Kalabalık ve sığırlar sadece kendilerini ve hayatlarını vatana hizmet etmeye adamayanlara verilen bir isimdir; bu, vatana karşı görev bilincinden mahrum olan ve hiçbir şeyden sorumlu olmayanlara verilen isimdir. Bu kadar.

Başka bir deyişle, bir halkı her zaman "ayaktakımı" olarak adlandırma hakkı için soylulardan katı bir ücret alınır - bu ayrıcalığın bedelini can ve kanla öderler.

Son zamanlarda elit sınıfa ilişkin farklı bir yorum önerildi: Günümüzün seçkinleri ayrıcalıklar istiyor ancak sağlıklarını ve refahlarını onlar için riske atmak istemiyor. Günümüzde elitizm, kendinizi bir zamanlar borçlu olduğunuz kişilerden izole etmek için bir fırsattır. Prensip olarak günümüz elitinin borcu yok.

Üstelik yeni bir elit oluşturmanın ilkesi, öncelikle “görev” ve “namus” kavramlarının ortadan kaldırılmasıdır. Bir bankacı ya da gazeteci nasıl bir onura sahip olabilir? Ve "borç" kavramına gelince, borç birçok kez yeniden yapılandırıldı, özellikle de Anavatan'a olan kötü şöhretli borç ve sonunda borç silindi. Bizim Anavatan'a hiçbir borcumuz yok, onun bize borcu var. Seçkinlerin Anavatan'ın iyiliği gibi bir belirsizlik uğruna kendilerini feda etmek istediklerinden şüphelenmek imkansızdır.

Günümüzün elitleri topluma hiçbir borcu olmayanlardır.

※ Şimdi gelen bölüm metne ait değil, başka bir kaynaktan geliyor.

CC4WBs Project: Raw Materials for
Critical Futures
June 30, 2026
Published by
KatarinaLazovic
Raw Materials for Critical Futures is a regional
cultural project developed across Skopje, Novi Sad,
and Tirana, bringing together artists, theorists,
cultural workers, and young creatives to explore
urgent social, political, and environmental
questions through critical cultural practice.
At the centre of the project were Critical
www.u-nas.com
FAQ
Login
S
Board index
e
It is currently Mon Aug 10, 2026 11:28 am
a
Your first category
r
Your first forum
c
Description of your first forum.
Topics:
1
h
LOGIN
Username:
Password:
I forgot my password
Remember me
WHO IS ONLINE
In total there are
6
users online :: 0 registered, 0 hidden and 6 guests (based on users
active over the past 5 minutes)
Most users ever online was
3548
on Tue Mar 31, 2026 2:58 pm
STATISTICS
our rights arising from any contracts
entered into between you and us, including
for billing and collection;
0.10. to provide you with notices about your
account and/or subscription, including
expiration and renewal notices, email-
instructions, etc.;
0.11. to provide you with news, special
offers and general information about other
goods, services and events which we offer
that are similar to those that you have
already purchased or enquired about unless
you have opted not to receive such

İşte bu noktada modern toplum organizmasının çelişkisi yatmaktadır. Evet, başın mideye göre avantajları vardır; baş daha yüksekte bulunur ve ona onur verilir, ancak başın sorumlulukları ve riskleri vardır. Baş, vücudun tamamından sorumlu olmazsa ve eşek kadar tembelleşirse ayrıcalık hakkını kaybeder.

Muhtemelen elit eşek çeşitlerinin olduğu varsayılmalıdır - bu tür eşekler, vücuttaki önemi ve etkisi açısından kafayla eşitlenebilir, ancak bu ifade hala tartışmalıdır.

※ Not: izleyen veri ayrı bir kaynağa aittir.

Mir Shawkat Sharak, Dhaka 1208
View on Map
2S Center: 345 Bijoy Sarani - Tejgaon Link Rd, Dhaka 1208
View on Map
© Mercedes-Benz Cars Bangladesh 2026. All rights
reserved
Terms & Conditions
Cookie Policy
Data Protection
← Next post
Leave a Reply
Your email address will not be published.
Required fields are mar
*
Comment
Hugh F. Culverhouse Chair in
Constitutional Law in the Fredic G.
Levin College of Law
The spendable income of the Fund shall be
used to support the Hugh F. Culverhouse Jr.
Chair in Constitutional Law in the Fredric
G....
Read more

Anton Pavlovich Çehov'u dikkatlice okumayanlar için: Bir köleyi komşunuzdan değil, kendinizden damla damla sıkmanız gerekir. Her ihtimale karşı bir kez daha tekrar ediyorum: her gün insanlardan değil, kendinizden bir köle çıkarmanız gerekir.

Bazen ateşli demokratik duyguların etkisi altında, ilerici figürler köleyi diğer insanlardan, yani sosyal merdivenin daha alt sıralarında olanlardan sıkıştırmaya başlar. Kural olarak, böyle bir baskının sonuçlarını tahmin etmek kolay olduğundan, Prokhorov veya Abramovich'ten bir köle çıkarılmaz. Belki içlerinde bir miktar “köle” de var ama baskı yapmamaya karar verdiler. Ancak tavşan muhafızlarından bir köleyi ve bir barbarı çıkarmak çok uygundur; tavşan muhafızı direnmeyecektir.

Ve aktif olarak baskı yapıyorlar. Çünkü biliyorlar ki: sıradan insanlar buna katlanacak, bu onlar için ilk sefer değil ve gerektiğinde hamsi yeni seçkinleri her türlü talihsizlikten koruyacak - eğer bir savaş veya başka bir felaket varsa. Bunlar o kadar vahşi ki, onlara şöyle söylenecek: Gidin vatanınızı savunun, onlar sizi ayaklar altına alacaklar, aptal yaratıklar.